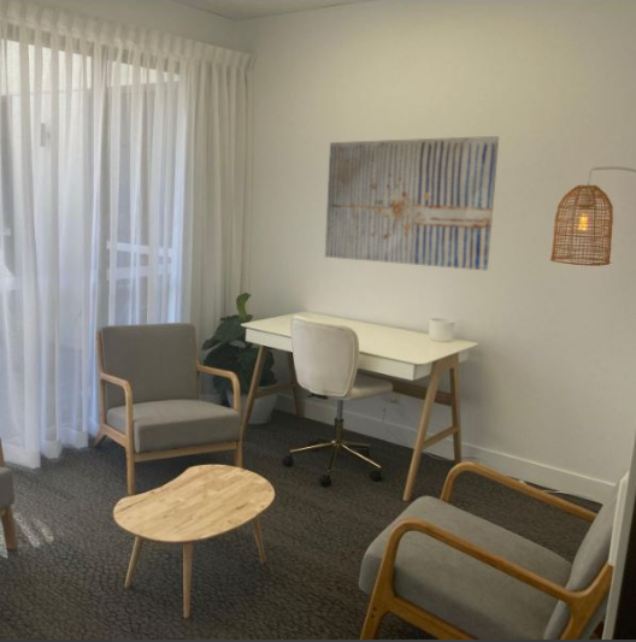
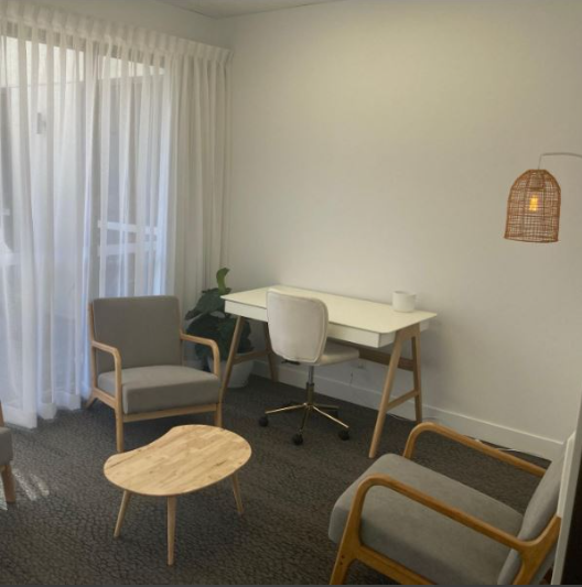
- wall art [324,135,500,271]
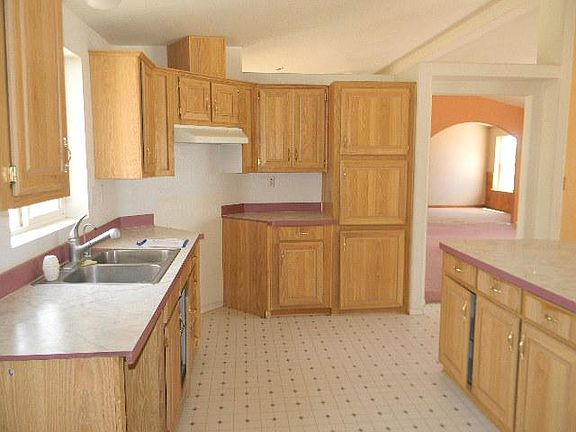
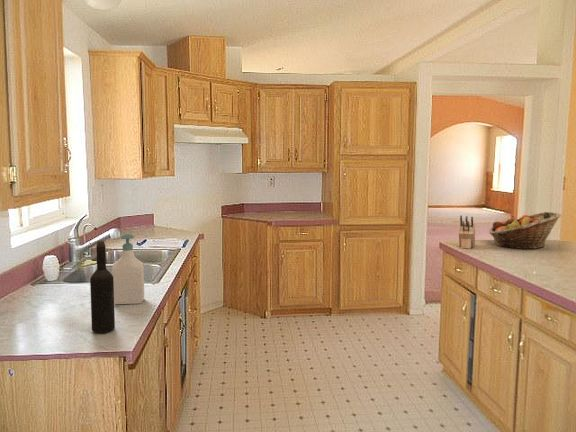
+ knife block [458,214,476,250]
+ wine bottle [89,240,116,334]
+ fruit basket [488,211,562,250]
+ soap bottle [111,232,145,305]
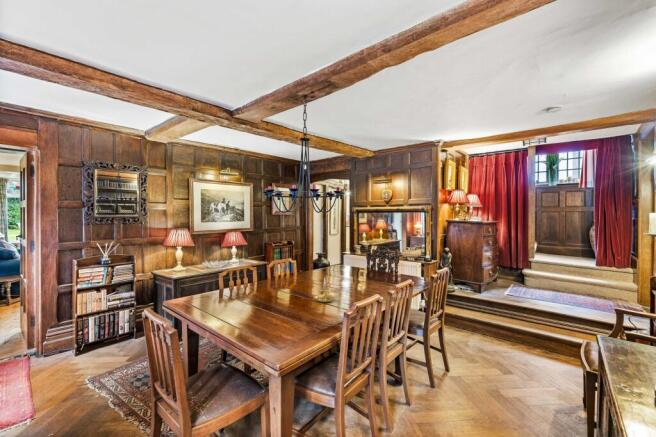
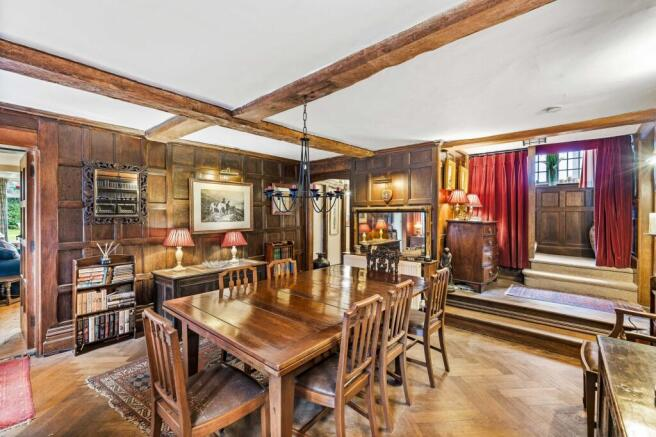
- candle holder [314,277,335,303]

- Your objective: Search the listing above for "bottle" and copy every line that has it.

- Result of this exercise:
+ wine bottle [89,240,116,334]
+ soap bottle [111,232,145,305]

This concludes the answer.